It was a cataclysmic event that underscored the enormous scale and terrible randomness of space: a comet, a planet and a spectacular collision that left Jupiter nursing a dark bruise roughly the size of the Earth.
The planet is thought to have been struck by a comet or asteroid — up to 2km in diameter — that vaporized on impact, creating huge waves in the gas giant’s wispy surface.
The event only came to light when an Australian amateur astronomer noticed a dark smear on the planet’s southern hemisphere while taking photographs through a telescope in his backyard.
Anthony Wesley, 44, a computer programmer who lives in a small town outside the capital, Canberra, had been spending a quiet night stargazing on Sunday, though he admits he almost took his eye off the ball at the crucial moment.
“I’m a keen golf watcher and unfortunately we [Australia] were being hammered in the cricket,” Wesley said. “I was imaging Jupiter until about midnight and seriously thought about packing up and going back to the house to watch the golf and the cricket.”

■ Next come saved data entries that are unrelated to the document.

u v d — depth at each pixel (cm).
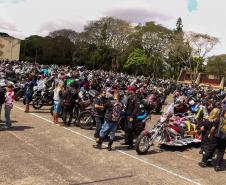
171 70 7906
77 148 949
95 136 1066
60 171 743
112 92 1415
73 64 8562
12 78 1758
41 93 1509
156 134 998
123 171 797
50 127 1183
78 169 771
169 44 6812
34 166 756
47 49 9312
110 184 700
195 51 6431
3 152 833
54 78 1791
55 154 867
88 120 1223
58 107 1248
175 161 949
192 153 1075
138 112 1070
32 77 1639
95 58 7781
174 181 772
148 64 7375
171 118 1068
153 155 985
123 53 7562
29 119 1280
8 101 1080
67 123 1245
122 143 1089
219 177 848
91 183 693
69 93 1226
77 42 8531
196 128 1177
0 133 1018
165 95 2112
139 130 1068
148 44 7475
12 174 695
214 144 905
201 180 805
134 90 1064
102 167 809
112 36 7619
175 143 1063
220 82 7494
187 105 1387
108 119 951
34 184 655
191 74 6594
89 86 1694
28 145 920
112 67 7719
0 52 7012
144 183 732
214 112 992
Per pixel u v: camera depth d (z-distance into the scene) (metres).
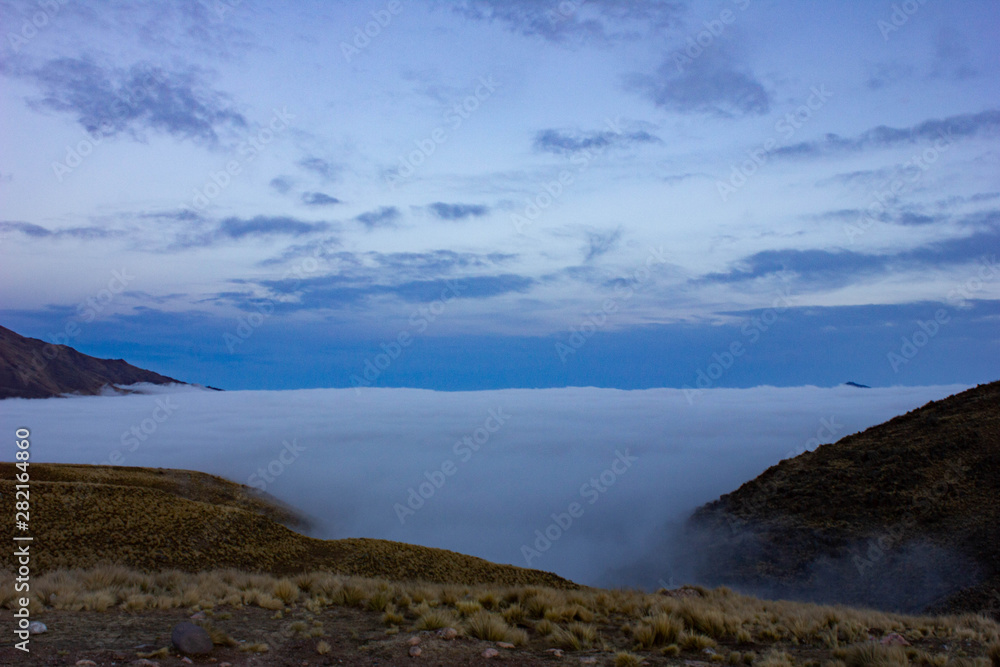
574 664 9.77
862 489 47.53
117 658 8.67
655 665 10.00
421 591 15.42
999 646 10.03
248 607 13.32
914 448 50.50
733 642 12.19
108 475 84.12
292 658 9.57
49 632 9.98
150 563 36.06
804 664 10.05
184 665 8.68
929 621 15.12
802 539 44.47
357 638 10.91
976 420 51.28
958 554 34.47
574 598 15.71
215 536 42.47
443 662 9.60
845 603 34.91
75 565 33.50
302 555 42.84
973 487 41.12
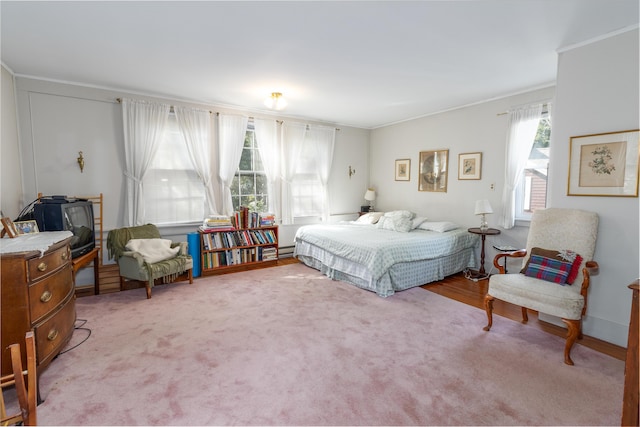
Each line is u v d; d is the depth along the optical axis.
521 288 2.41
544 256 2.62
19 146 3.28
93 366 2.08
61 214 2.71
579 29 2.34
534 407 1.71
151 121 3.91
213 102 4.31
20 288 1.69
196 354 2.23
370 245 3.52
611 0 1.95
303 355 2.22
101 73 3.26
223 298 3.33
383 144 5.84
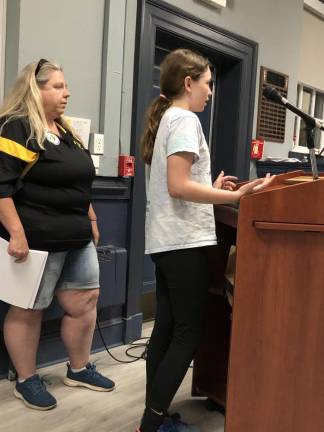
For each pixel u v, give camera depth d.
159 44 3.00
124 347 2.64
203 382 1.97
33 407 1.93
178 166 1.43
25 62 2.11
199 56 1.56
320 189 1.23
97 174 2.45
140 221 2.70
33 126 1.75
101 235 2.56
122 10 2.45
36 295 1.83
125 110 2.59
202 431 1.80
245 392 1.33
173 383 1.54
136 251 2.69
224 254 1.73
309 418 1.31
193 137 1.45
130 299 2.68
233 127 3.45
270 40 3.59
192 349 1.56
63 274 2.02
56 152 1.80
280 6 3.64
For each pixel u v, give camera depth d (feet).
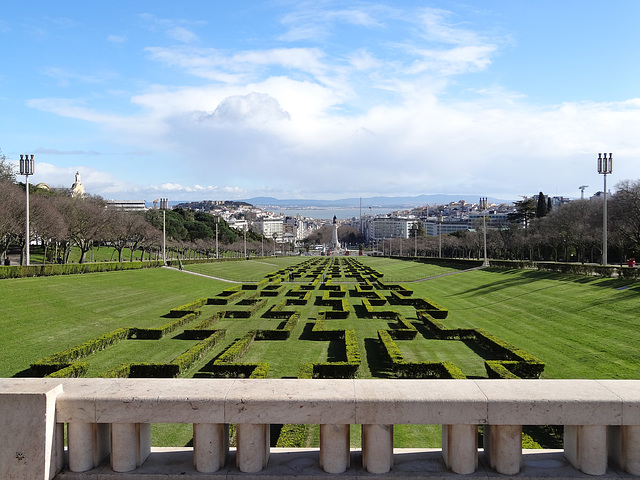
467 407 20.67
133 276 185.88
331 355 82.23
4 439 20.49
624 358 73.26
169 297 155.53
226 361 69.82
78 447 21.68
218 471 21.68
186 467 22.20
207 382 22.84
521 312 119.34
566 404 20.56
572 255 339.16
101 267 187.62
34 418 20.44
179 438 45.96
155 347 86.48
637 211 204.54
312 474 21.40
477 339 91.15
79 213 224.12
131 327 96.53
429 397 20.88
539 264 190.19
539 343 87.97
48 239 213.66
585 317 101.96
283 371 72.08
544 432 46.39
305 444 42.11
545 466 22.08
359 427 48.96
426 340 93.97
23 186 261.65
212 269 272.51
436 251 532.32
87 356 79.00
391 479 21.20
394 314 120.37
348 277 249.55
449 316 122.11
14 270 139.44
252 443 21.50
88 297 130.41
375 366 75.56
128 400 21.03
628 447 21.09
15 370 69.72
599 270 146.51
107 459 22.94
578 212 278.67
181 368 69.77
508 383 22.57
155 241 333.01
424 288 196.54
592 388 21.85
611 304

“In the end I decided to just take a break and I went back to the house to watch Tom Watson almost make history [at the Open golf]. I came back down half an hour later and I could see this black mark had turned into view,” he said.
Wesley tipped off NASA, and images taken by the US space agency’s infrared telescope in Hawaii confirmed a scar in the atmosphere near the planet’s south pole.
Leigh Fletcher, a planetary scientist at NASA’s jet propulsion laboratory in California, received the first images from the telescope shortly after 3am on Monday.
“We saw this impact scar with our first observation. It’s the most exciting thing I’ve seen in observing these outer planets,” he said.
The images revealed an extremely bright smear on Jupiter’s surface, caused by sunlight reflecting off layers of particles and gas whipped up by the impact.
“It’s like throwing a stone into a pond. The hole vanishes very quickly, but you see this splashback of material,” Fletcher said.
The scar is expected to last for around a week before high-speed winds smear it out across the surface.
Jupiter is the biggest planet in the solar system and more than 1,300 times larger than Earth. Its outer layer is hydrogen and helium, but the interior is extremely hot and dense. Planetary scientists suspect it may even have a solid core.
The closest the planet gets to Earth is 587 million kilometers and for an impact to be visible at such distance means it must have been a cataclysmic event.
“If this had happened on Earth it would be disastrous to say the least,” Fletcher said.
Millions of meteorites pass through the Earth’s atmosphere every day. Most are small and burn up as they streak across the sky, but scientists estimate tens of thousands fall to ground each year. The risk of a larger object striking Earth is almost impossible to quantify, scientists say.
Space agencies monitor the inner solar system for bodies that may present a threat, but such objects are not tracked in the farther reaches of space.
Scientists suspect they will never know the exact size and speed of the object that collided with Jupiter because it was destroyed on impact. One theory is that the planet was hit by one of the many icy bodies that swirl around it.
NASA is investigating how to use the collision to understand more about the planet. One idea is to watch how gases churned up by the impact spread in the next few days. That could reveal details about the planet’s meteorology and the high-altitude jetstreams that separate the stripes visible on Jupiter’s surface.
The discovery was made on the 40th anniversary of the Apollo 11 moon landing and the 15th anniversary of comet Shoemaker-Levy 9 colliding with Jupiter.
Wesley recorded the discovery in his observation log: “I noticed a dark spot rotating into view in Jupiter’s south polar region [and] started to get curious,” he said. “My next thought was that it must be either a dark moon ... or a moon shadow, but it was in the wrong place and the wrong size.”
“By two o’clock I’d come back up to the house and was sending alerts to all the people I could think of that should be looking at this and especially the professional astronomers with specialized instruments for measuring this,” he said.